If you have some unused C50 Centronics cables laying around, Monoprice used to sell a useful adapter Product #845 -or- UPC#: 844660008453 for only $4 which I use a lot. It converts one end of a C50 Centronics cable over to a DB25M. Two adapters creates a DB25M to DB25M and it's easy to change back to a regular C50 to C50 Centronics cable if needed. You might be able to locate one of these adapters on eBay or Amazon. Compared to the price of a C50 to DB25M cable, this is a very inexpensive option

Safety Precautions and Disclaimer
Modifications made to any factory stock equipment will always pose an element of risk.
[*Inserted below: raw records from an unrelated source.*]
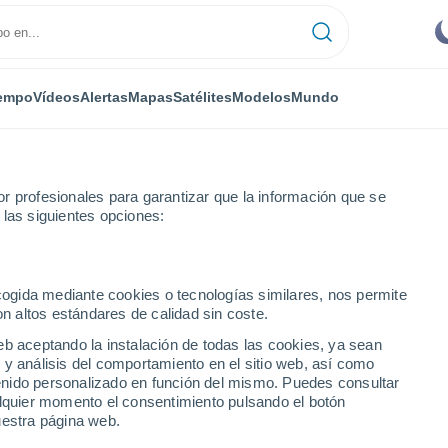
empo
Vídeos
Alertas
Mapas
Satélites
Modelos
Mundo
r profesionales para garantizar que la información que se
 las siguientes opciones:
ecogida mediante cookies o tecnologías similares, nos permite
on altos estándares de calidad sin coste.
 GO
eb aceptando la instalación de todas las cookies, ya sean
 y análisis del comportamiento en el sitio web, así como
...
ntenido personalizado en función del mismo. Puedes consultar
alquier momento el consentimiento pulsando el botón
Por horas
uestra página web.
Cielos despejados en las
próximas horas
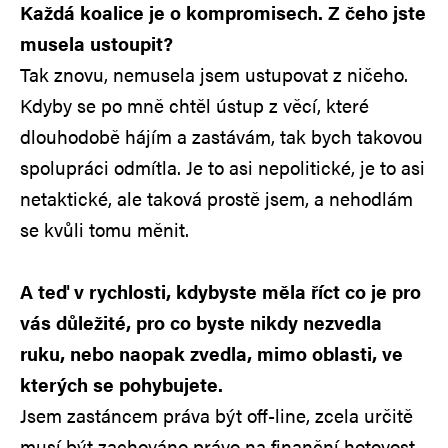
Každá koalice je o kompromisech. Z čeho jste
musela ustoupit?
Tak znovu, nemusela jsem ustupovat z ničeho.
Kdyby se po mně chtěl ústup z věcí, které
dlouhodobě hájím a zastávám, tak bych takovou
spolupráci odmítla. Je to asi nepolitické, je to asi
netaktické, ale taková prostě jsem, a nehodlám
se kvůli tomu měnit.
A teď v rychlosti, kdybyste měla říct co je pro
vás důležité, pro co byste nikdy nezvedla
ruku, nebo naopak zvedla, mimo oblasti, ve
kterých se pohybujete.
Jsem zastáncem práva být off-line, zcela určitě
musí být zachováno právo na finanční hotovost.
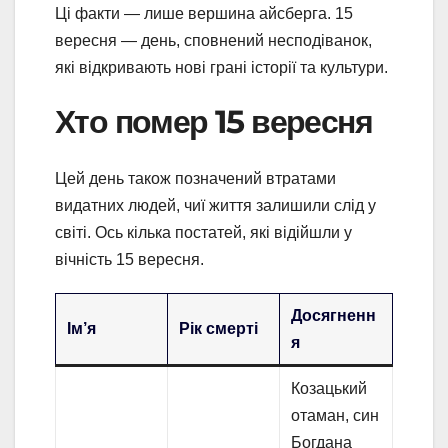
Ці факти — лише вершина айсберга. 15
вересня — день, сповнений несподіванок,
які відкривають нові грані історії та культури.
Хто помер 15 вересня
Цей день також позначений втратами
видатних людей, чиї життя залишили слід у
світі. Ось кілька постатей, які відійшли у
вічність 15 вересня.
Досягненн
Ім’я
Рік смерті
я
Козацький
отаман, син
Богдана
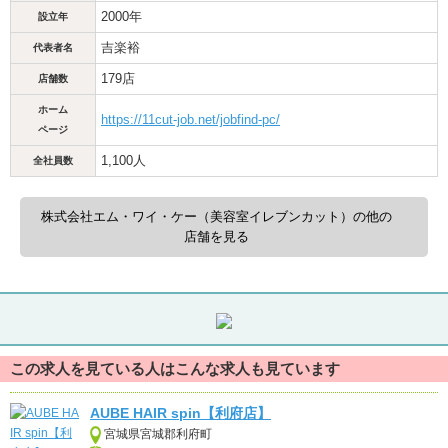
2000年
設立年
吉楽裕
代表者名
179店
店舗数
ホーム
https://11cut-job.net/jobfind-pc/
ページ
1,100人
全社員数
株式会社エム・ワイ・ケー（美容室イレブンカット）の他の
店舗を見る
この求人を見ている人はこんな求人も見ています
AUBE HAIR spin【利府店】
宮城県宮城郡利府町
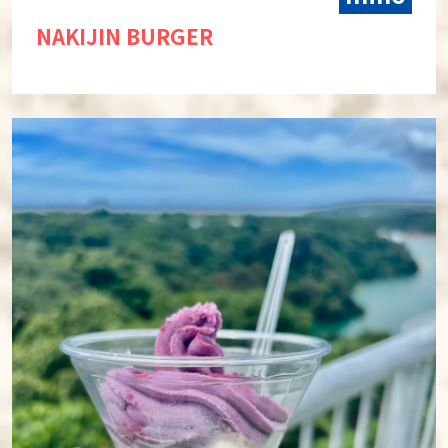
NAKIJIN BURGER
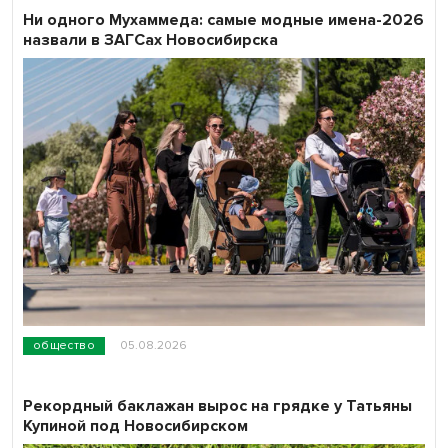
Ни одного Мухаммеда: самые модные имена-2026
назвали в ЗАГСах Новосибирска
общество
05.08.2026
Рекордный баклажан вырос на грядке у Татьяны
Купиной под Новосибирском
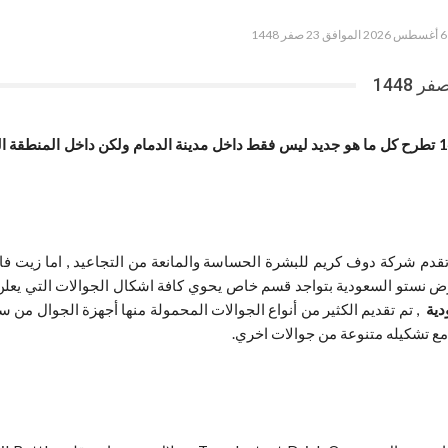
عروض نستو الدمام اليوم 6 أغسطس 2026 الموافق 23 صفر 1448 تطرح كل ما هو جديد ليس فقط داخل مدينة 
دم شركة دوف كريم للبشرة الحساسة والمانعة من التجاعيد , اما زيت فا
ارض نستو السعودية بتواجد قسم خاص يحوي كافة اشكال الجوالات التي يعلن 
دية
, تم تقديم الكثير من أنواع الجوالات المحمولة منها أجهزة الجوال من س
مع تشكيله متنوعة من جوالات اخري.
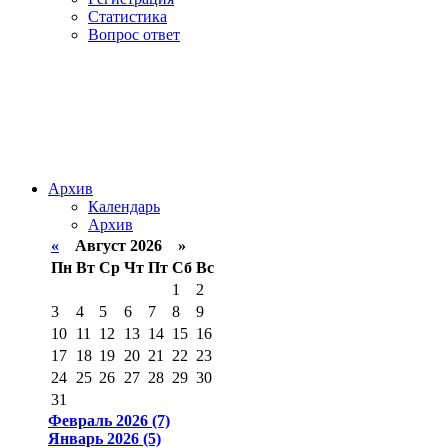
Статистика
Вопрос ответ
Архив
Календарь
Архив
«
Август 2026 »
Пн
Вт
Ср
Чт
Пт
Сб
Вс
1
2
3
4
5
6
7
8
9
10
11
12
13
14
15
16
17
18
19
20
21
22
23
24
25
26
27
28
29
30
31
Февраль 2026 (7)
Январь 2026 (5)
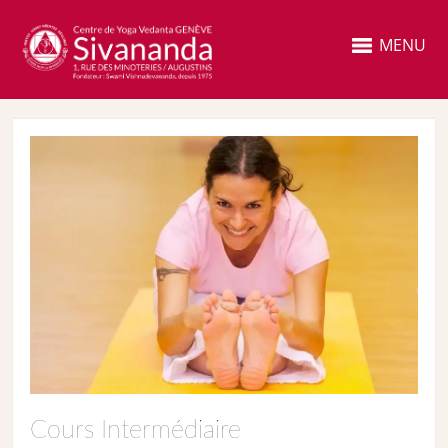
MENU
Cours Intermédiaire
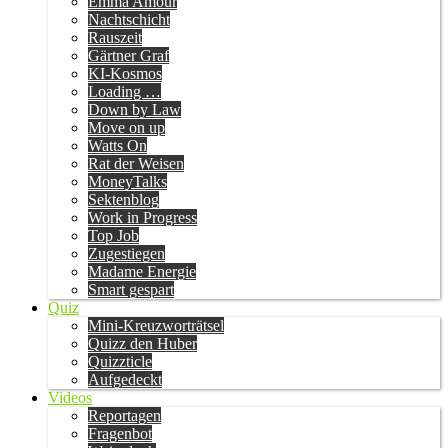
Emma Amour
Nachtschicht
Rauszeit
Gärtner Graf
KI-Kosmos
Loading …
Down by Law
Move on up
Watts On
Rat der Weisen
MoneyTalks
Sektenblog
Work in Progress
Top Job
Zugestiegen
Madame Energie
Smart gespart
Quiz
Mini-Kreuzworträtsel
Quizz den Huber
Quizzticle
Aufgedeckt
Videos
Reportagen
Fragenbot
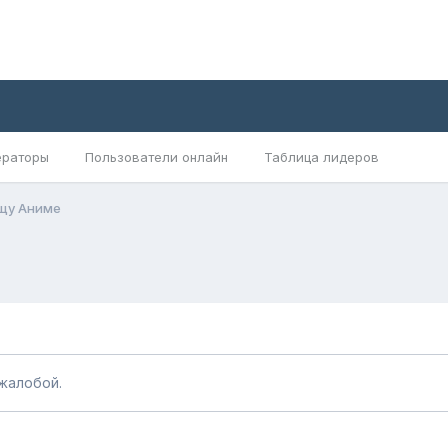
раторы
Пользователи онлайн
Таблица лидеров
щу Аниме
жалобой.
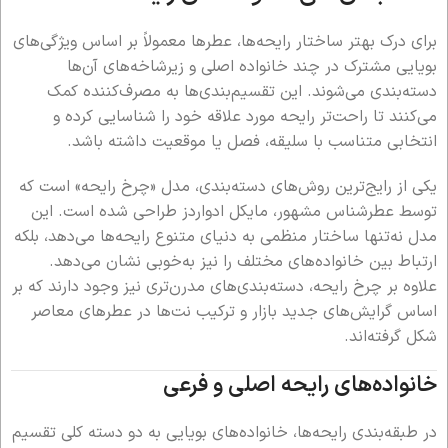
برای درک بهتر ساختار رایحه‌ها، عطرها معمولاً بر اساس ویژگی‌های
بویایی مشترک در چند خانواده اصلی و زیرشاخه‌های آن‌ها
دسته‌بندی می‌شوند. این تقسیم‌بندی‌ها به مصرف‌کننده کمک
می‌کنند تا راحت‌تر رایحه مورد علاقه خود را شناسایی کرده و
انتخابی متناسب با سلیقه، فصل یا موقعیت داشته باشد.
یکی از رایج‌ترین روش‌های دسته‌بندی، مدل «چرخ رایحه» است که
توسط عطرشناس مشهور، مایکل ادواردز طراحی شده است. این
مدل نه‌تنها ساختار منظمی به دنیای متنوع رایحه‌ها می‌دهد، بلکه
ارتباط بین خانواده‌های مختلف را نیز به‌خوبی نشان می‌دهد.
علاوه بر چرخ رایحه، دسته‌بندی‌های مدرن‌تری نیز وجود دارند که بر
اساس گرایش‌های جدید بازار و ترکیب نت‌ها در عطرهای معاصر
شکل گرفته‌اند.
خانواده‌های رایحه اصلی و فرعی
در طبقه‌بندی رایحه‌ها، خانواده‌های بویایی به دو دسته کلی تقسیم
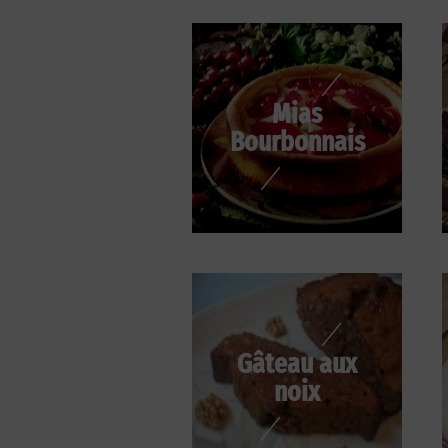
Mias
Bourbonnais
Gâteau aux
noix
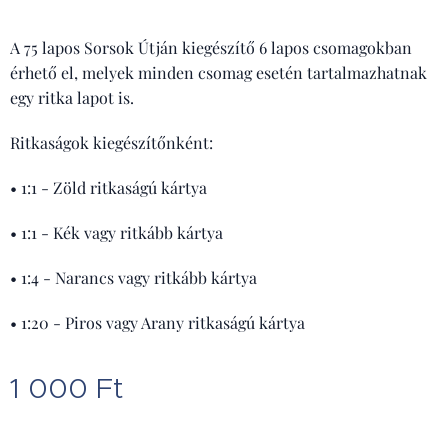
A 75 lapos Sorsok Útján kiegészítő 6 lapos csomagokban
érhető el, melyek minden csomag esetén tartalmazhatnak
egy ritka lapot is.
Ritkaságok kiegészítőnként:
• 1:1 - Zöld ritkaságú kártya
• 1:1 - Kék vagy ritkább kártya
• 1:4 - Narancs vagy ritkább kártya
• 1:20 - Piros vagy Arany ritkaságú kártya
1 000
Ft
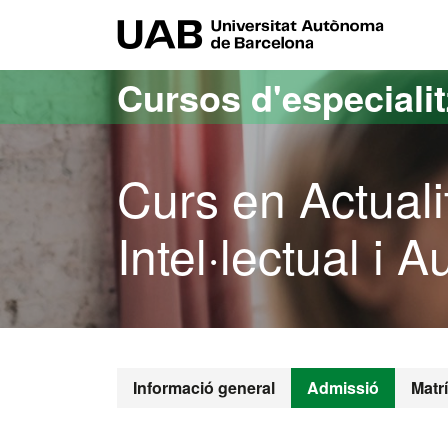
Ves al contingut principal
Ves a la navegació de la pàgina
UAB Uni
Cursos d'especiali
Curs en Actuali
Intel·lectual i 
Informació general
Admissió
Matr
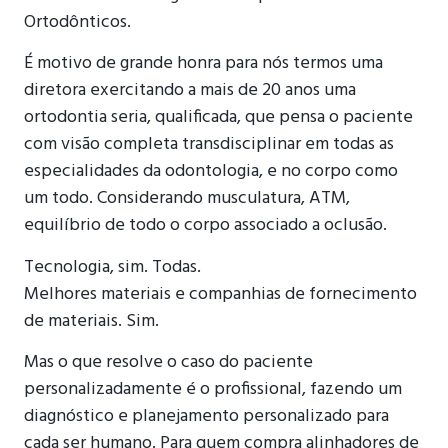
Ortodônticos.
É motivo de grande honra para nós termos uma
diretora exercitando a mais de 20 anos uma
ortodontia seria, qualificada, que pensa o paciente
com visão completa transdisciplinar em todas as
especialidades da odontologia, e no corpo como
um todo. Considerando musculatura, ATM,
equilíbrio de todo o corpo associado a oclusão.
Tecnologia, sim. Todas.
Melhores materiais e companhias de fornecimento
de materiais. Sim.
Mas o que resolve o caso do paciente
personalizadamente é o profissional, fazendo um
diagnóstico e planejamento personalizado para
cada ser humano. Para quem compra alinhadores de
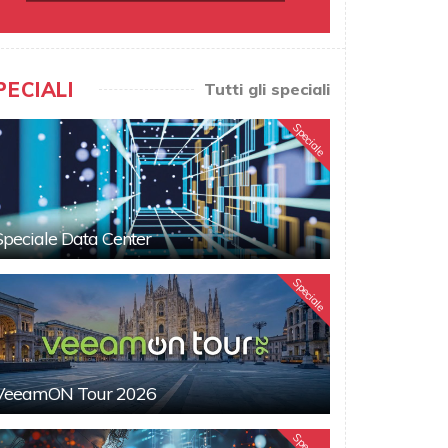
PECIALI
Tutti gli speciali
Speciale
Speciale Data Center
Speciale
VeeamON Tour 2026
Sometimes mistakes are made which are irreversible. Improper soldering and handling of electricity can cause serious injury and damage the synthesizer. Use caution when handling static sensitive devices and the PCB. Make sure you are properly grounded, working on a static‑free workbench or table and wearing eye protection during any soldering tasks. The author is not responsible for any damage or injury resulting from this DIY info. Use this DIY information at your own risk. And, I can't stress enough, the importance of wearing eye protection while soldering. That stuff flies everywhere sometimes!